[Page images and extracted text]
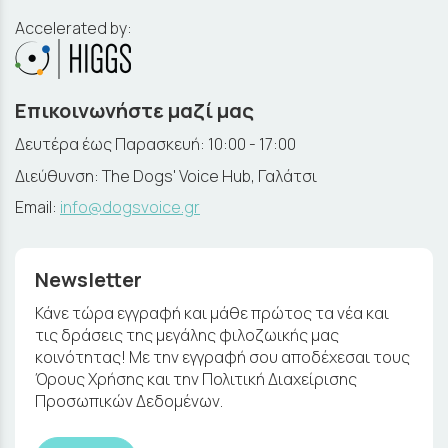
Accelerated by:
Επικοινωνήστε μαζί μας
Δευτέρα έως Παρασκευή: 10:00 - 17:00
Διεύθυνση: The Dogs' Voice Hub, Γαλάτσι
Email:
info@dogsvoice.gr
Newsletter
Κάνε τώρα εγγραφή και μάθε πρώτος τα νέα και
τις δράσεις της μεγάλης φιλοζωικής μας
κοινότητας! Με την εγγραφή σου αποδέχεσαι τους
Όρους Χρήσης και την Πολιτική Διαχείρισης
Προσωπικών Δεδομένων.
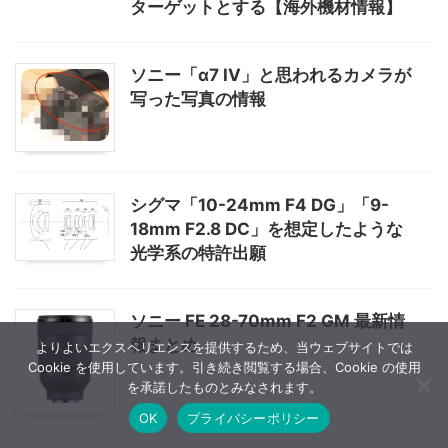
ターゲットとする【海外機材情報】
ソニー「α7 IV」と思われるカメラが
写った写真の情報
シグマ「10-24mm F4 DG」「9-
18mm F2.8 DC」を想定したような
光学系の特許出願
ソニー FE 28-70mm F2 GM 最新情
報まとめ
よりよいエクスペリエンスを提供するため、当ウェブサイトでは
Cookie を使用しています。引き続き閲覧する場合、Cookie の使用
を承諾したものとみなされます。
OK
プライバシーポリシー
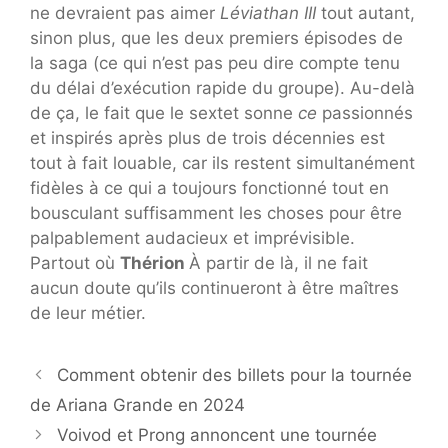
ne devraient pas aimer
Léviathan III
tout autant,
sinon plus, que les deux premiers épisodes de
la saga (ce qui n’est pas peu dire compte tenu
du délai d’exécution rapide du groupe). Au-delà
de ça, le fait que le sextet sonne
ce
passionnés
et inspirés après plus de trois décennies est
tout à fait louable, car ils restent simultanément
fidèles à ce qui a toujours fonctionné tout en
bousculant suffisamment les choses pour être
palpablement audacieux et imprévisible.
Partout où
Thérion
À partir de là, il ne fait
aucun doute qu’ils continueront à être maîtres
de leur métier.
Comment obtenir des billets pour la tournée
de Ariana Grande en 2024
Voivod et Prong annoncent une tournée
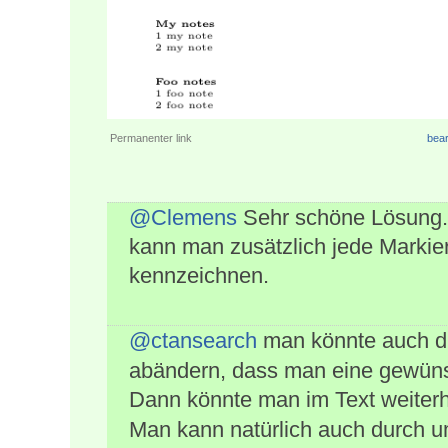
Permanenter link
bear
@Clemens
Sehr schöne Lösung. M
kann man zusätzlich jede Markier
kennzeichnen.
@ctansearch
man könnte auch di
abändern, dass man eine gewüns
Dann könnte man im Text weiterh
Man kann natürlich auch durch 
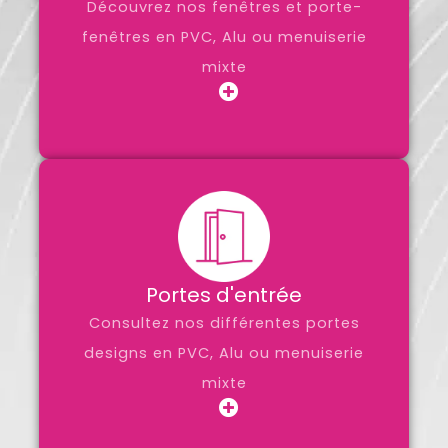
Découvrez nos fenêtres et porte-
fenêtres en PVC, Alu ou menuiserie
mixte
Portes d'entrée
Consultez nos différentes portes
designs en PVC, Alu ou menuiserie
mixte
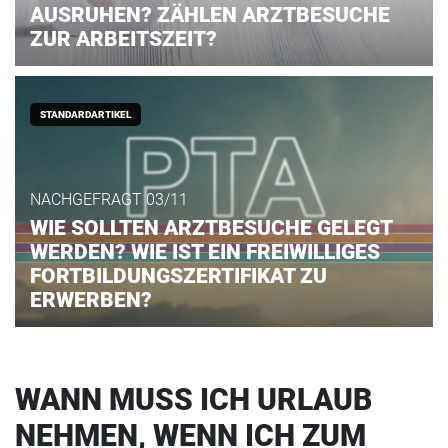
AUSRUHEN? ZÄHLEN ARZTBESUCHE
ZUR ARBEITSZEIT?
STANDARDARTIKEL
NACHGEFRAGT 03/11
WIE SOLLTEN ARZTBESUCHE GELEGT
WERDEN? WIE IST EIN FREIWILLIGES
FORTBILDUNGSZERTIFIKAT ZU
ERWERBEN?
WANN MUSS ICH URLAUB
NEHMEN, WENN ICH ZUM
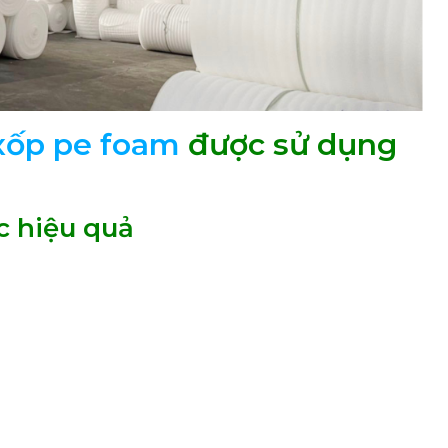
xốp pe foam
được sử dụng
c hiệu quả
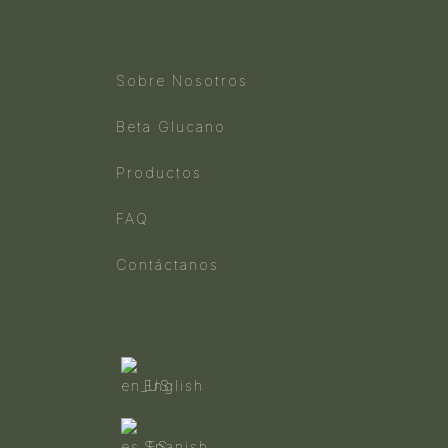
Sobre Nosotros
Beta Glucano
Productos
FAQ
Contáctanos
English
Spanish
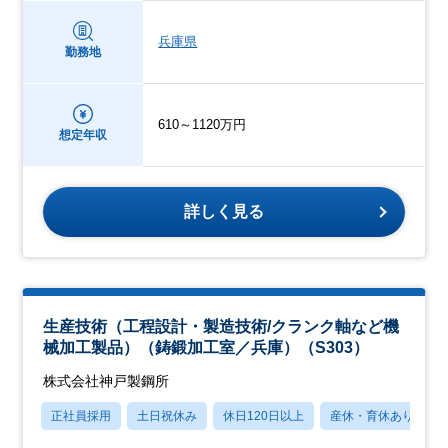
兵庫県
勤務地
610～1120万円
想定年収
詳しく見る
生産技術（工程設計・製造技術/クランク軸など機
械加工製品）（鋳鍛加工室／兵庫）（S303）
株式会社神戸製鋼所
正社員採用
土日祝休み
休日120日以上
産休・育休あり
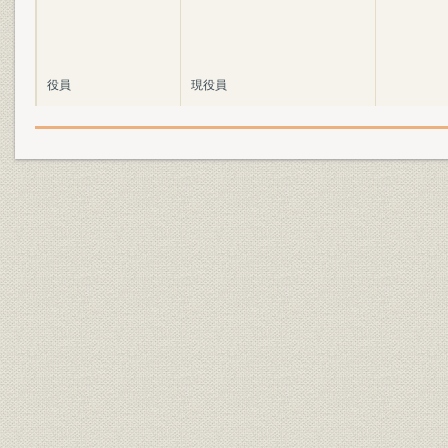
役員
現役員
経営戦略
経営戦略の司令塔
製造工程;生産
原油の受け入れ
製造工程;生産
原油の精製
製造工程;販売
製品の出荷
技術
研究活動
情報システム
情報処理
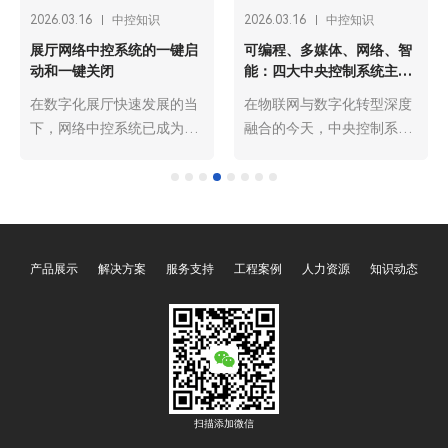
2026.03.16
中控知识
2026.03.13
中控知识
具备CNAS和CMA检测报
可编程网络中控系统主机支
告：中央控制系统主机在会
持通过浏览器WER管理控制
议室和展厅使用更广泛
在数字化浪潮推动下，会议
在物联网与智能化浪潮的推
室与展厅正从传统静态空间
动下，可编程网络中控系统
向智能动态场景升级，中央
主机已成为智能建筑、工业
控制系统主机作为核心管控
自动化、会议中心等场景的
设备，凭借集成化、智能化
核心管控枢纽，承担着设备
优势，成为两大场景的必备
协同、指令下发、状态监控
装备。而具备CNAS（中国
的关键职责。其中，支持通
产品展示
解决方案
服务支持
工程案例
人力资源
知识动态
合格评定国家认可委员会）
过浏览器WEB管理控制是该
和CMA（中国计量认证）双
类主机的核心亮点之一，它
重检测报告的中央控制系统
打破了传统C/S架构的操作
主机，因在质量、性能、合
局限，依托B/S架构的优
规性上更具保障，已成为市
势，实现了跨终端、跨地域
场主流选择，使用范围远超
的便捷管控，大幅降低了操
普通无认证产品，深度赋能
作门槛，提升了系统运维效
扫描添加微信
会议室高效办公与展厅沉浸
率，成为现代智能管控系统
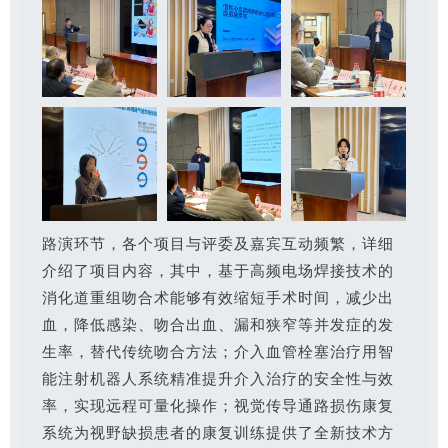
路演环节，各个项目与评委及嘉宾互动频繁，详细
介绍了项目内容，其中，基于高频电场焊接技术的
消化道重组吻合术能够有效缩短手术时间，减少出
血，降低感染、吻合出血、漏和狭窄等并发症的发
生率，替代传统吻合方法；介入血管栓塞治疗用智
能注射机器人系统精准提升介入治疗的安全性与效
率，实现远程可量化操作；视觉传导通路损伤康复
系统为视野缺损患者的康复训练提供了全新技术方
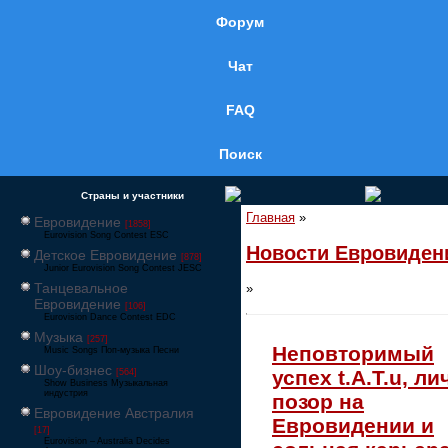
Форум
Чат
FAQ
Поиск
Страны и участники
Главная
»
Евровидение
[1858]
Eurovision Song Contest ESC
Новости Евровиден
Детское Евровидение
[878]
Junior Eurovision Song Contest JESC
Танцевальное
»
Евровидение
[106]
Eurovision Dance Contest EDC
Музыка
[257]
Неповторимый
Music Songs Поп-музыка Песни
Шоу-бизнес
успех t.A.T.u, л
[564]
Show Business Музыкальная
индустрия
позор на
Евровидение Австралия
Евровидении и
[17]
Eurovision – Australia Decides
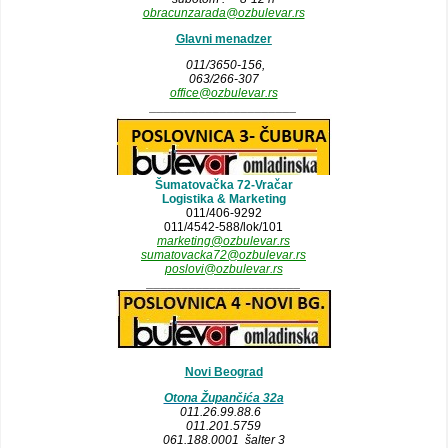
obracunzarada@ozbulevar.rs
Glavni menadzer
011/3650-156,
063/266-307
office@ozbulevar.rs
_____________________
Šumatovačka 72-Vračar
Logistika & Marketing
011/406-9292
011/4542-588/lok/101
marketing@ozbulevar.rs
sumatovacka72@ozbulevar.rs
poslovi@ozbulevar.rs
______________________
Novi Beograd
Otona Župančića 32a
011.26.99.88.6
011.201.5759
061.188.0001 šalter 3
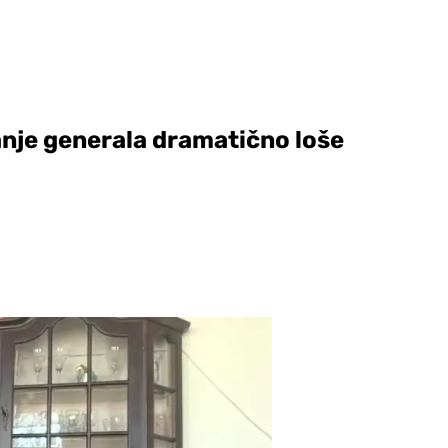
anje generala dramatično loše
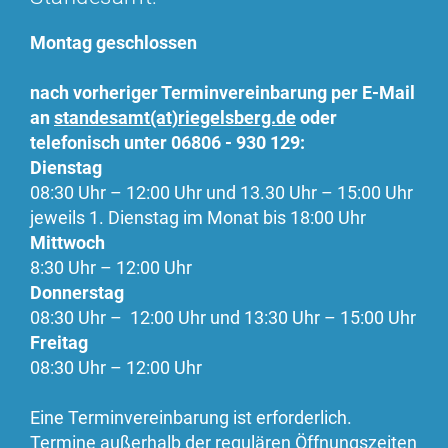
Montag geschlossen
nach vorheriger Terminvereinbarung per E-Mail
an
standesamt(at)riegelsberg.de
oder
telefonisch unter 06806 - 930 129:
Dienstag
08:30 Uhr – 12:00 Uhr und 13.30 Uhr – 15:00 Uhr
jeweils 1. Dienstag im Monat bis 18:00 Uhr
Mittwoch
8:30 Uhr – 12:00 Uhr
Donnerstag
08:30 Uhr – 12:00 Uhr und 13:30 Uhr – 15:00 Uhr
Freitag
08:30 Uhr – 12:00 Uhr
Eine Terminvereinbarung ist erforderlich.
Termine außerhalb der regulären Öffnungszeiten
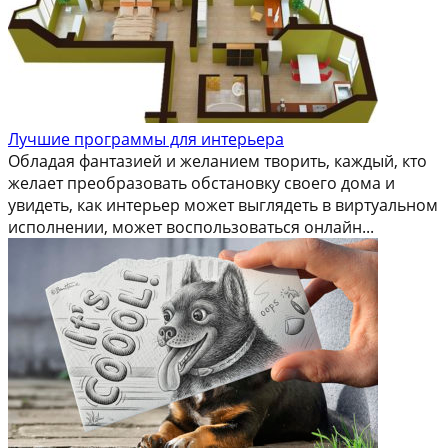
Лучшие программы для интерьера
Обладая фантазией и желанием творить, каждый, кто
желает преобразовать обстановку своего дома и
увидеть, как интерьер может выглядеть в виртуальном
исполнении, может воспользоваться онлайн...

**What the task requires**
Please reproduce everything from the start of the entries above down to and including the line containing "Προσωπικών Δεδομένων.". Leave the pictures out.

**Answer to the exercise**
Accelerated by:
Επικοινωνήστε μαζί μας
Δευτέρα έως Παρασκευή: 10:00 - 17:00
Διεύθυνση: The Dogs' Voice Hub, Γαλάτσι
Email:
info@dogsvoice.gr
Newsletter
Κάνε τώρα εγγραφή και μάθε πρώτος τα νέα και
τις δράσεις της μεγάλης φιλοζωικής μας
κοινότητας! Με την εγγραφή σου αποδέχεσαι τους
Όρους Χρήσης και την Πολιτική Διαχείρισης
Προσωπικών Δεδομένων.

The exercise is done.